Material for this exercise>
Segment Open

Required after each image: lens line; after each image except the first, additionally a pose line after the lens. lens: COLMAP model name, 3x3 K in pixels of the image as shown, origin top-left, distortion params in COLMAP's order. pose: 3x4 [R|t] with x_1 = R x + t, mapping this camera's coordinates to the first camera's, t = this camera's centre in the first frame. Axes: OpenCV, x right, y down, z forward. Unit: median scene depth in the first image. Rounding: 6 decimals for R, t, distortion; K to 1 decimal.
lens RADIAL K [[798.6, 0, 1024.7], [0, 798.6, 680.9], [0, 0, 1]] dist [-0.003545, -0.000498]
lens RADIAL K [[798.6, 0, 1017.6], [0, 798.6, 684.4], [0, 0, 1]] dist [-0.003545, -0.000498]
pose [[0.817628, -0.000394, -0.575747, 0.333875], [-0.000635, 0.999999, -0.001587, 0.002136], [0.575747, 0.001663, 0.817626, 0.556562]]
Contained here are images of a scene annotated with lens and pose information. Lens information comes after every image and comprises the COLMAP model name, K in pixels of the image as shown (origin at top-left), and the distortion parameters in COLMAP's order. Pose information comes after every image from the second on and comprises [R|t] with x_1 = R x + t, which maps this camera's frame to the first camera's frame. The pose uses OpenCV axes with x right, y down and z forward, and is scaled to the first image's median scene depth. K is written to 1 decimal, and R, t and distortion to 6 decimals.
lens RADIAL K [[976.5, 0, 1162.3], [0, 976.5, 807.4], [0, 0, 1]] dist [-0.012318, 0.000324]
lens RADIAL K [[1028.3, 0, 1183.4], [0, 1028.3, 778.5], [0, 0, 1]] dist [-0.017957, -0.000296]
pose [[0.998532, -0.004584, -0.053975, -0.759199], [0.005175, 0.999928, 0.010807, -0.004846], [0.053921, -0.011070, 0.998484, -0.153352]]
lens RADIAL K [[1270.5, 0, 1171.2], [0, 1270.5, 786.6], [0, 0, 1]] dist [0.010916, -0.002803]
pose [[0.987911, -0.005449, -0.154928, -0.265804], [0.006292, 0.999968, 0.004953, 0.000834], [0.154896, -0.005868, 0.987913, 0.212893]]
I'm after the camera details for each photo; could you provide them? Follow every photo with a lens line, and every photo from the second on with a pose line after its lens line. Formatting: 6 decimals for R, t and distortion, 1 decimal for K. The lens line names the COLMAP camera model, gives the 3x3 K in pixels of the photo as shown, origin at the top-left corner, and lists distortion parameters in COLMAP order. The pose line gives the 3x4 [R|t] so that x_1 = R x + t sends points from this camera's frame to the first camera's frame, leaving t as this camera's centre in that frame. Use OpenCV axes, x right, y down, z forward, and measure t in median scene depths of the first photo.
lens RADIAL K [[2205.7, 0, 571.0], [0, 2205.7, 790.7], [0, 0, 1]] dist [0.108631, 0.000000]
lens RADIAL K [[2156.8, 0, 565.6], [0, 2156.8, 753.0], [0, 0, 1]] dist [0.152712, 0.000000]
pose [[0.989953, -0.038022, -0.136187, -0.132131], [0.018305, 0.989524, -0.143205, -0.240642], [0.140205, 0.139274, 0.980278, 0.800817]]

Segment Closed

Try it> Copy out all the entries shown above, character for character.

Task result>
Required after each image: lens line; after each image except the first, additionally a pose line after the lens. lens: COLMAP model name, 3x3 K in pixels of the image as shown, origin top-left, distortion params in COLMAP's order. pose: 3x4 [R|t] with x_1 = R x + t, mapping this camera's coordinates to the first camera's, t = this camera's centre in the first frame. Axes: OpenCV, x right, y down, z forward. Unit: median scene depth in the first image. Rounding: 6 decimals for R, t, distortion; K to 1 decimal.
lens RADIAL K [[798.6, 0, 1024.7], [0, 798.6, 680.9], [0, 0, 1]] dist [-0.003545, -0.000498]
lens RADIAL K [[798.6, 0, 1017.6], [0, 798.6, 684.4], [0, 0, 1]] dist [-0.003545, -0.000498]
pose [[0.817628, -0.000394, -0.575747, 0.333875], [-0.000635, 0.999999, -0.001587, 0.002136], [0.575747, 0.001663, 0.817626, 0.556562]]
Contained here are images of a scene annotated with lens and pose information. Lens information comes after every image and comprises the COLMAP model name, K in pixels of the image as shown (origin at top-left), and the distortion parameters in COLMAP's order. Pose information comes after every image from the second on and comprises [R|t] with x_1 = R x + t, which maps this camera's frame to the first camera's frame. The pose uses OpenCV axes with x right, y down and z forward, and is scaled to the first image's median scene depth. K is written to 1 decimal, and R, t and distortion to 6 decimals.
lens RADIAL K [[976.5, 0, 1162.3], [0, 976.5, 807.4], [0, 0, 1]] dist [-0.012318, 0.000324]
lens RADIAL K [[1028.3, 0, 1183.4], [0, 1028.3, 778.5], [0, 0, 1]] dist [-0.017957, -0.000296]
pose [[0.998532, -0.004584, -0.053975, -0.759199], [0.005175, 0.999928, 0.010807, -0.004846], [0.053921, -0.011070, 0.998484, -0.153352]]
lens RADIAL K [[1270.5, 0, 1171.2], [0, 1270.5, 786.6], [0, 0, 1]] dist [0.010916, -0.002803]
pose [[0.987911, -0.005449, -0.154928, -0.265804], [0.006292, 0.999968, 0.004953, 0.000834], [0.154896, -0.005868, 0.987913, 0.212893]]
I'm after the camera details for each photo; could you provide them? Follow every photo with a lens line, and every photo from the second on with a pose line after its lens line. Formatting: 6 decimals for R, t and distortion, 1 decimal for K. The lens line names the COLMAP camera model, gives the 3x3 K in pixels of the photo as shown, origin at the top-left corner, and lists distortion parameters in COLMAP order. The pose line gives the 3x4 [R|t] so that x_1 = R x + t sends points from this camera's frame to the first camera's frame, leaving t as this camera's centre in that frame. Use OpenCV axes, x right, y down, z forward, and measure t in median scene depths of the first photo.
lens RADIAL K [[2205.7, 0, 571.0], [0, 2205.7, 790.7], [0, 0, 1]] dist [0.108631, 0.000000]
lens RADIAL K [[2156.8, 0, 565.6], [0, 2156.8, 753.0], [0, 0, 1]] dist [0.152712, 0.000000]
pose [[0.989953, -0.038022, -0.136187, -0.132131], [0.018305, 0.989524, -0.143205, -0.240642], [0.140205, 0.139274, 0.980278, 0.800817]]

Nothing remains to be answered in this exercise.